Artwork by 18 students in Sarah Chizum’s and Amanda Kramer’s fine arts classes was honored at a regional competition for the Scholastic Art and Writing Awards earlier this year.
One of four students who earned a Gold Key, the highest honor a student’s work can receive, was then-sophomore Megan Earley. Her graphic design promoting the Hindu festival of Holi, or the Festival of Colors, was not only displayed in Clowes Memorial Hall at Butler University, but was also entered into a national competition judged by some of the nation’s preeminent leaders in the visual and literary arts.
Earley and her teacher Mrs. Kramer learned in April that her poster was to be included in an exhibition showcasing work submitted by students from all over the country. Both also found out that the young artist had earned a National Gold Key. This puts Earley among the ranks of celebrated artists, writers and filmmakers like Andy Warhol, Sylvia Plath and Ken Burns, who also received National Gold Keys.
About 340,000 student works of art and writing were submitted for this year’s competitions, and Earley’s colorful poster was honored as part of the one percent of all the entries which were considered and recognized at the regional and national levels.

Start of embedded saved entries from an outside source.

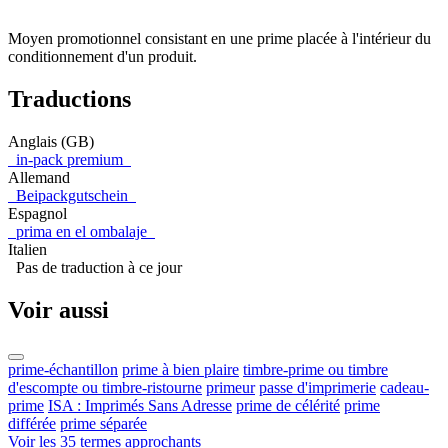
Moyen promotionnel consistant en une prime placée à l'intérieur du
conditionnement d'un produit.
Traductions
Anglais (GB)
in-pack premium
Allemand
Beipackgutschein
Espagnol
prima en el ombalaje
Italien
Pas de traduction à ce jour
Voir aussi
prime-échantillon
prime à bien plaire
timbre-prime ou timbre
d'escompte ou timbre-ristourne
primeur
passe d'imprimerie
cadeau-
prime
ISA : Imprimés Sans Adresse
prime de célérité
prime
différée
prime séparée
Voir les 35 termes approchants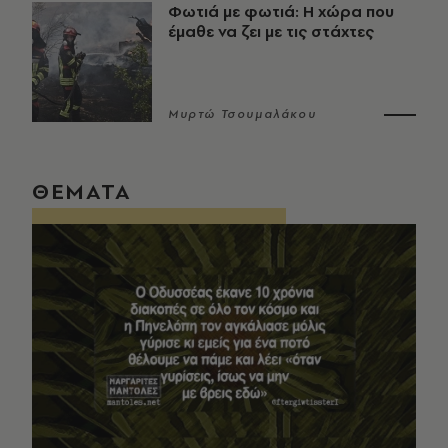
Φωτιά με φωτιά: Η χώρα που
έμαθε να ζει με τις στάχτες
Μυρτώ Τσουμαλάκου
ΘΕΜΑΤΑ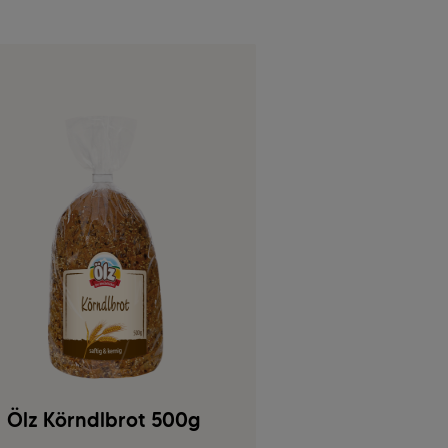
Ölz Körndlbrot 500g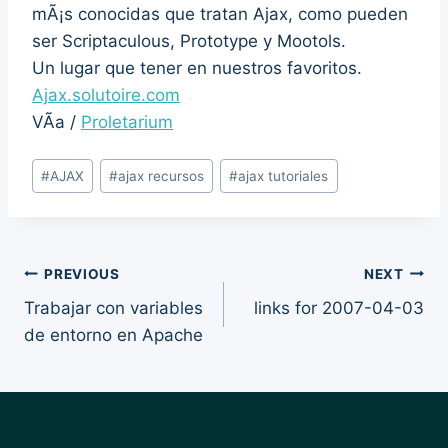
mÃ¡s conocidas que tratan Ajax, como pueden
ser Scriptaculous, Prototype y Mootols.
Un lugar que tener en nuestros favoritos.
Ajax.solutoire.com
VÃ­a /
Proletarium
Post
#
AJAX
#
ajax recursos
#
ajax tutoriales
Tags:
Post
PREVIOUS
NEXT
Trabajar con variables
links for 2007-04-03
navigation
de entorno en Apache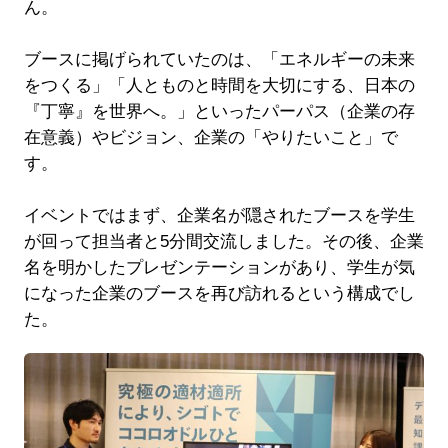
ん。
ブースに掲げられていたのは、「エネルギーの未来
をつくる」「人とものと時間を大切にする、日本の
『丁寧』を世界へ。」といったパーパス（企業の存
在意義）やビジョン、企業の「やりたいこと」で
す。
イベントではまず、企業名が隠されたブースを学生
が回って担当者と5分間交流しました。その後、企業
名を明かしたプレゼンテーションがあり、学生が気
になった企業のブースを再び訪れるという構成でし
た。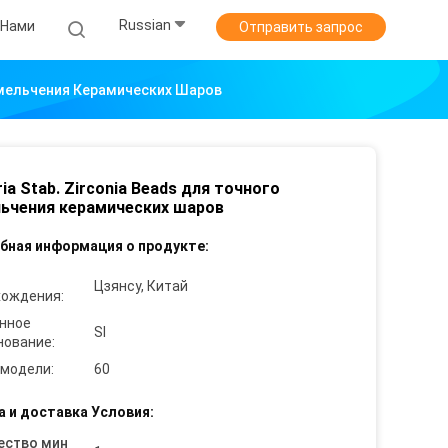
Russian
 Нами
Отправить запрос
Измельчения Керамических Шаров
ria Stab. Zirconia Beads для точного
ьчения керамических шаров
бная информация о продукте:
Цзянсу, Китай
хождения:
нное
SI
нование:
 модели:
60
а и доставка Условия:
ество мин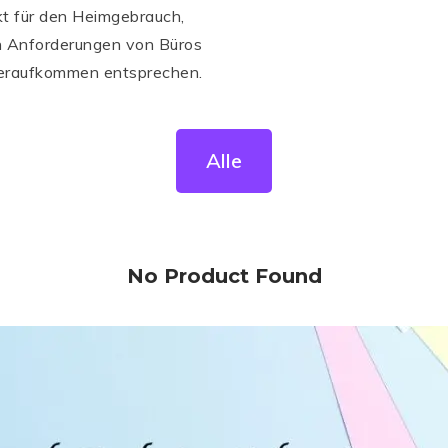
t für den Heimgebrauch,
n Anforderungen von Büros
eraufkommen entsprechen.
Alle
No Product Found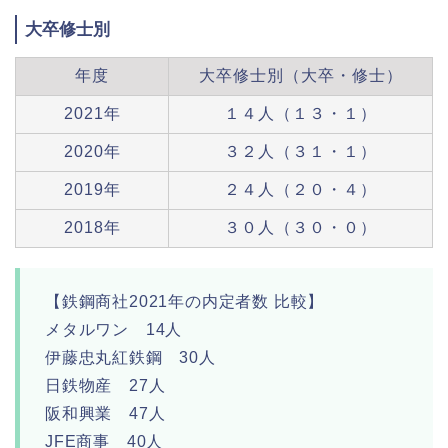
大卒修士別
年度
大卒修士別（大卒・修士）
2021年
１４人（１３・１）
2020年
３２人（３１・１）
2019年
２４人（２０・４）
2018年
３０人（３０・０）
【鉄鋼商社2021年の内定者数 比較】
メタルワン 14人
伊藤忠丸紅鉄鋼 30人
日鉄物産 27人
阪和興業 47人
JFE商事 40人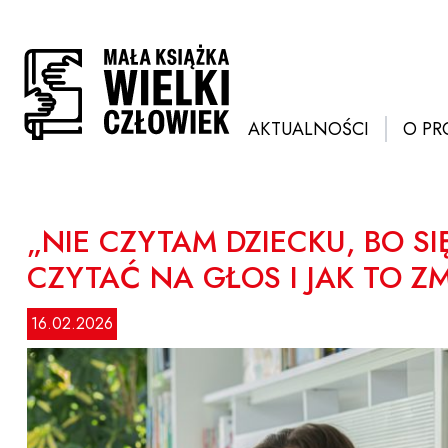
Przejdź
do
treści
AKTUALNOŚCI
O PR
„NIE CZYTAM DZIECKU, BO S
CZYTAĆ NA GŁOS I JAK TO Z
16.02.2026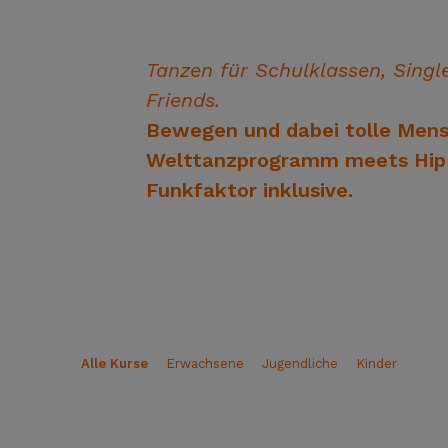
Tanzen für Schulklassen, Singl
Friends.
Bewegen und dabei tolle Mens
Welttanzprogramm meets Hip
Funkfaktor inklusive.
Alle Kurse
Erwachsene
Jugendliche
Kinder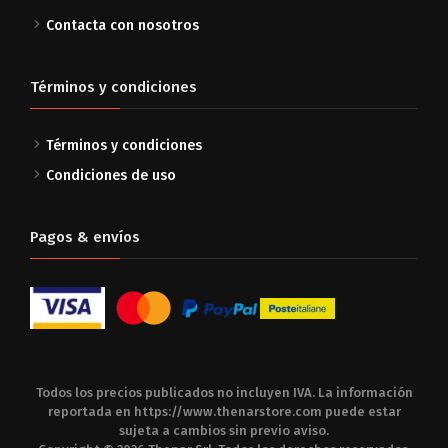
Contacta con nosotros
Términos y condiciones
Términos y condiciones
Condiciones de uso
Pagos & envíos
Todos los precios publicados no incluyen IVA. La información
reportada en
https://www.thenarstore.com
puede estar
sujeta a cambios sin previo aviso.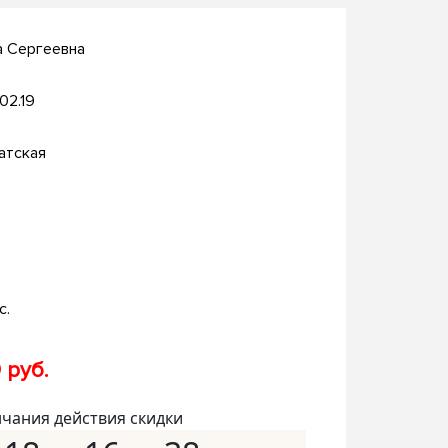
а Сергеевна
.02.19
атская
с.
 руб.
нчания действия скидки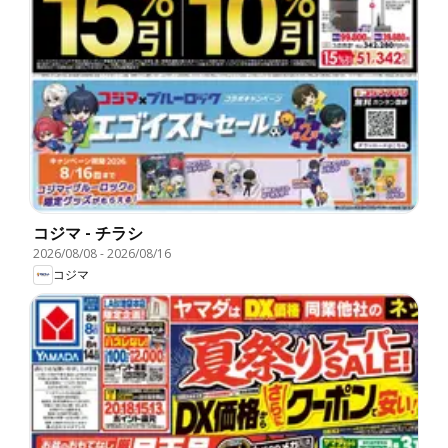
コジマ - チラシ
2026/08/08
-
2026/08/16
コジマ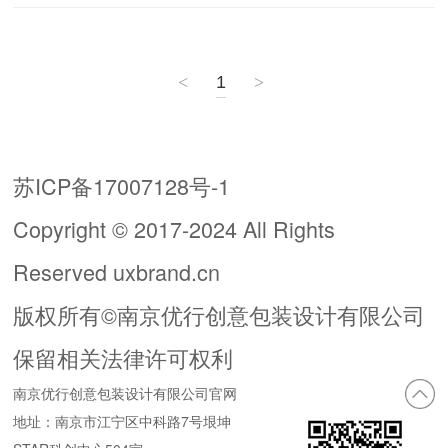
<
1
>
苏ICP备17007128号-1
Copyright © 2017-2024 All Rights
Reserved uxbrand.cn
版权所有©南京优行创意包装设计有限公司
保留相关法律许可权利
南京优行创意包装设计有限公司官网
地址：南京市江宁区中科路7号垠坤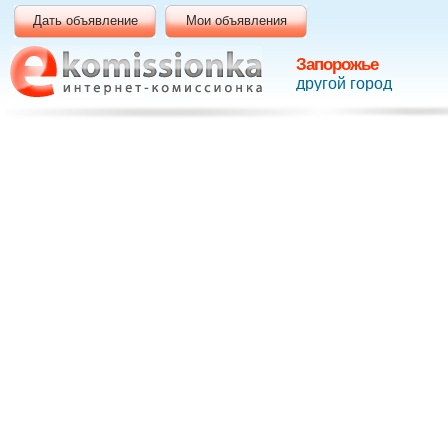
Дать объявление
Мои объявления
Запорожье
другой город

Earley’s winning design was created for a project in Kramer’s class. Students had to choose an international festival or event to research and then create a poster promoting it. Earley chose Holi, an annual festival that takes place throughout India marking the arrival of spring. In an email to the Banner Graphic, Kramer said Earley was inspired by the colored powders which are thrown during the celebration.
“Megan is an amazingly talented individual,” Kramer said. “Her creativity and ideas are so inspiring to me, and I always look forward to see what Megan’s solutions are for projects which I assign in class.”
On Earley’s part, earning the award has inspired even greater confidence in her abilities as an artist. The national recognition her poster has received has also indelibly spurred her to consider turning her passion for art and design into a career.
“I have always enjoyed graphic design and art, but never considered pursuing it as a career,” Earley, an incoming junior, wrote to the Banner Graphic. “This award changed my perspective on what I am capable of as an artist. Winning this award made me realize that this is what I would like to do for the rest of my life.”
As to how she uses the tools at her disposal to transform that inspiration into artwork, Earley said she relishes the challenge of discovering and trying out different techniques, especially when it comes to digital design.
“My favorite thing about creating is finding new ways to solve problems within the design software,” Earley noted. “I like to try new uses for design tools, and my favorite software is Adobe Illustrator.”
Earley and Kramer will soon travel to New York City, where she will receive her National Gold Key during a ceremony at Carnegie Hall on June 6. Earley’s poster will be on display there, as well as highlighted on the Scholastic Art and Writing Awards’ website.
Since 1923, the Scholastic Art and Writing Awards have celebrated teen artists and writers from across the nation, and are the oldest and longest-running art and literary awards for students in the United States.